TEXT EXCERPT →
----------
Did you use extra space?
A straight forward solution using O(mn) space is probably a bad idea.
A simple improvement uses O(m + n) space, but still not the best solution.
Could you devise a constant space solution?

void setZeroes(vector<vector<int>>& matrix) {
    int m = matrix.size(), n = matrix[0].size();
    vector<bool> clearRow(m), clearCol(n);
    for(int i=0; i<m; i++) {
        for(int j=0; j<n; j++){
            if(!matrix[i][j]) {
                clearRow[i] = true;
                clearCol[j] = true;
            }
        }
    }
    for(int i=0; i<m; i++) {
        for(int j=0; j<n; j++) {
            if(clearRow[i] || clearCol[j]) {
                matrix[i][j] = 0;;
            }
        }
    }
}

Space Complexity: O(M+N).
----------
GIVEN MATERIAL →

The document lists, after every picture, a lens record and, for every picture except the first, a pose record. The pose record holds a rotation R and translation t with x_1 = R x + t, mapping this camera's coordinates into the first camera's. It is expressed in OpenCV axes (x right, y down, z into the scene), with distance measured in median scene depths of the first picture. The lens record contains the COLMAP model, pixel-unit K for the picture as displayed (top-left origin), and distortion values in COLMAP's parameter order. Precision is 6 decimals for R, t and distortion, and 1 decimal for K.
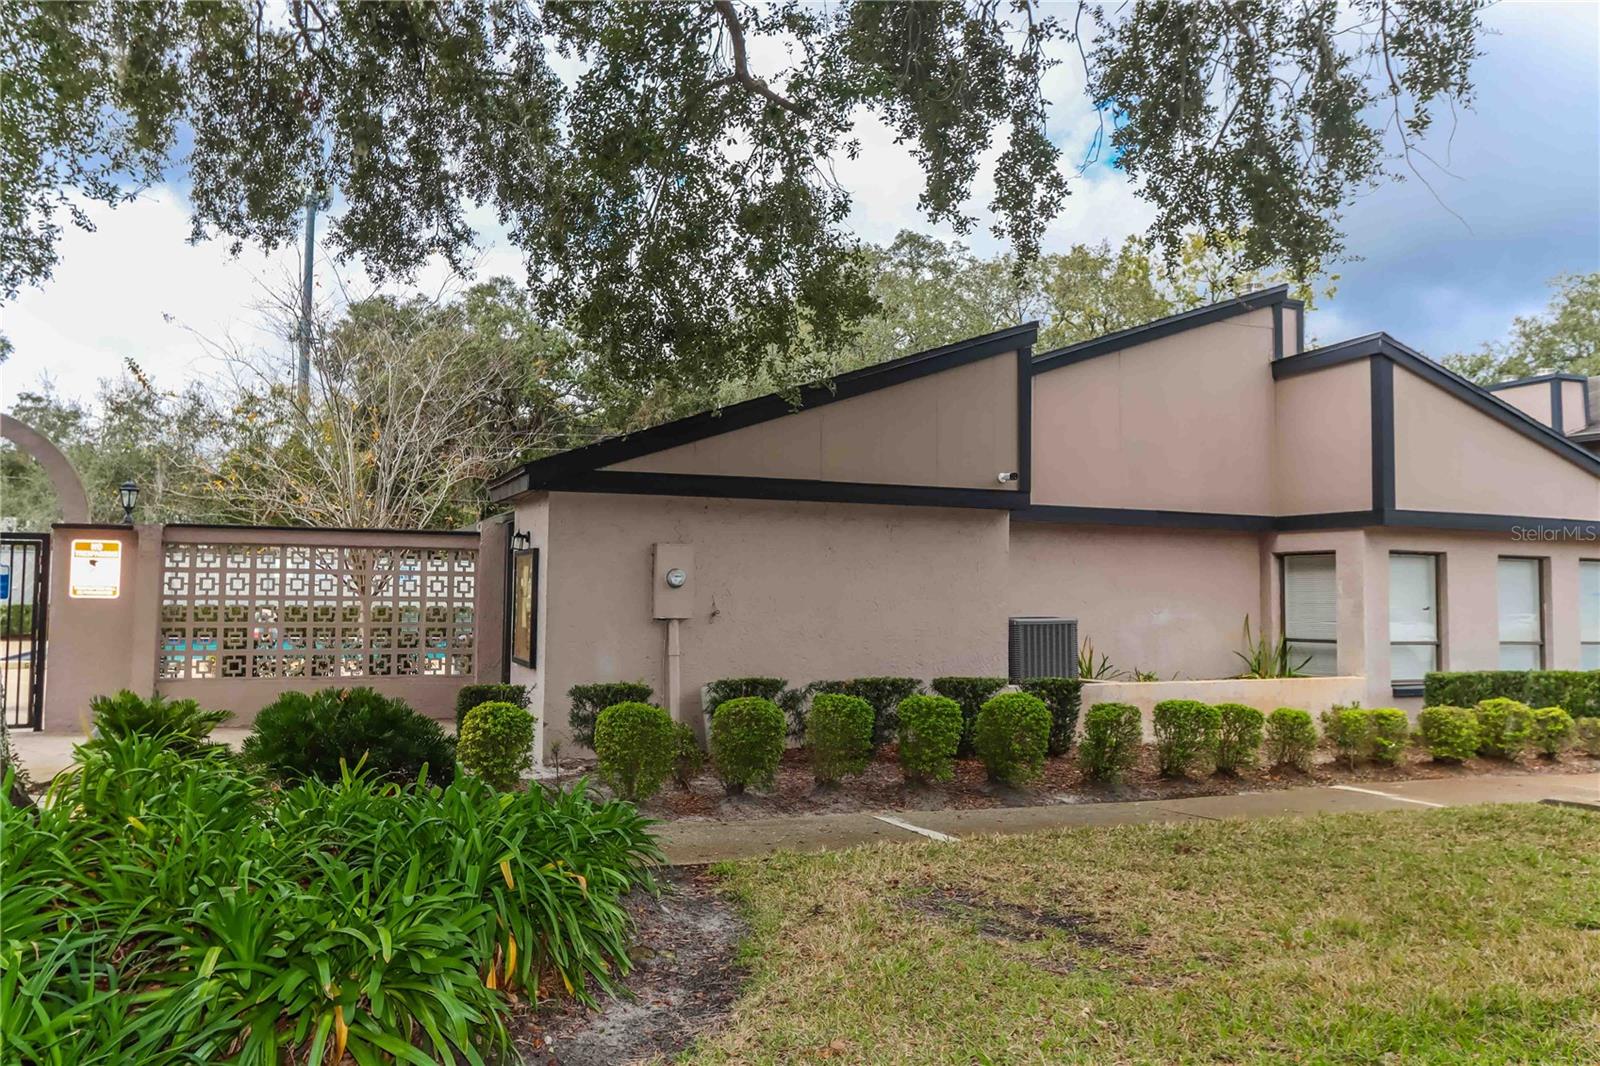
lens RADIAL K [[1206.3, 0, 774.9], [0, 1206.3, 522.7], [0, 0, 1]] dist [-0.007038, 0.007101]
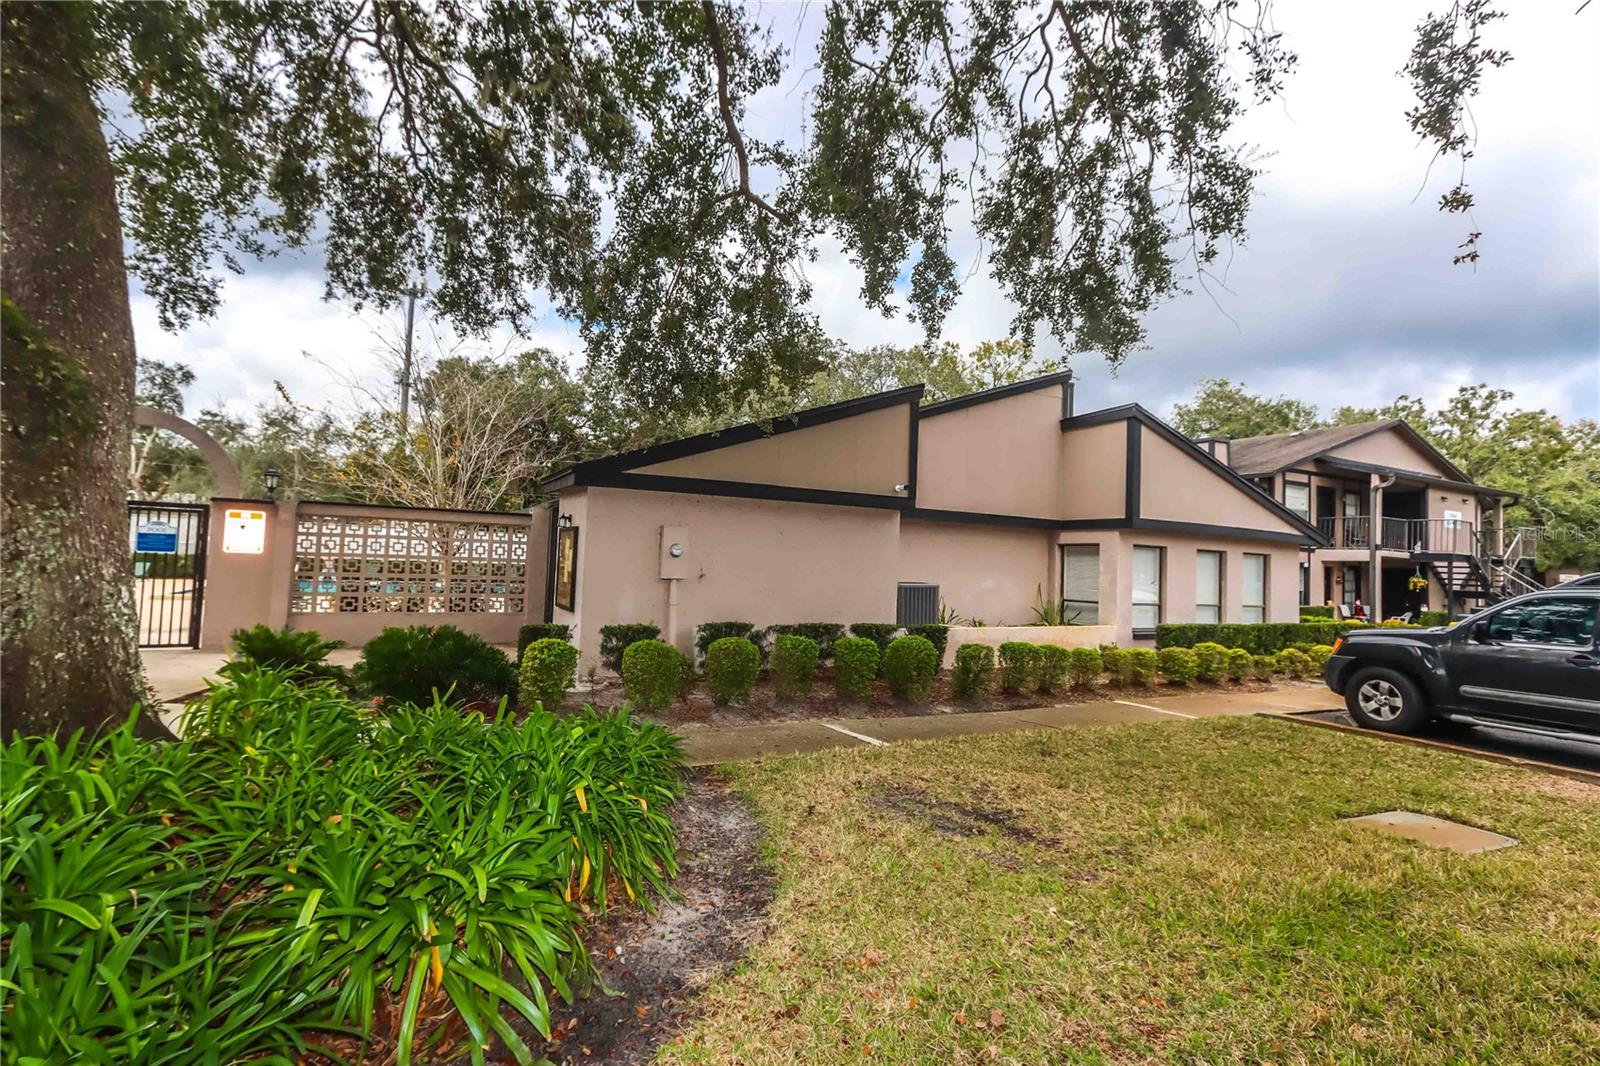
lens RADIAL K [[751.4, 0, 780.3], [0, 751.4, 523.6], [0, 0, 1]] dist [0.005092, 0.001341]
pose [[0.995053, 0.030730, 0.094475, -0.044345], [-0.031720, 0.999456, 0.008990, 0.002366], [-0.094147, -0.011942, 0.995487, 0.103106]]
----------
DIRECTIONS FOR THIS TASK → Please continue the excerpt above on zeroing matrix rows and columns, picking up after its final line.

ANSWER SPACE →
 

void setZeroes(vector<vector<int>>& matrix) {
    int m = matrix.size(), n = matrix[0].size();
    bool clear1stRow = false, clear1stCol = false;
    for(int i=0; i<m; i++) {
        if(!matrix[i][0]) {
            clear1stCol = true; break;
        }
    }
    for(int j=0; j<n; j++){
        if(!matrix[0][j]) {
            clear1stRow = true; break;
        }
    }
    for(int i=1; i<m; i++) {
        for(int j=1; j<n; j++) {
            if(!matrix[i][j]) {
                matrix[0][j] = 0;
                matrix[i][0] = 0;
            }
        }
    }
    for(int i=1; i<m; i++) {
        for(int j=1; j<n; j++) {
            if(!matrix[i][0] || !matrix[0][j]) {
                matrix[i][j] = 0;
            }
        }
    }
    if(clear1stRow) {
        matrix[0].assign(n,0);
    }
    if(clear1stCol) {
        for(int i=0; i<m; i++) {
            matrix[i][0] = 0;
        }
    }
}

Space Complexity: O(1)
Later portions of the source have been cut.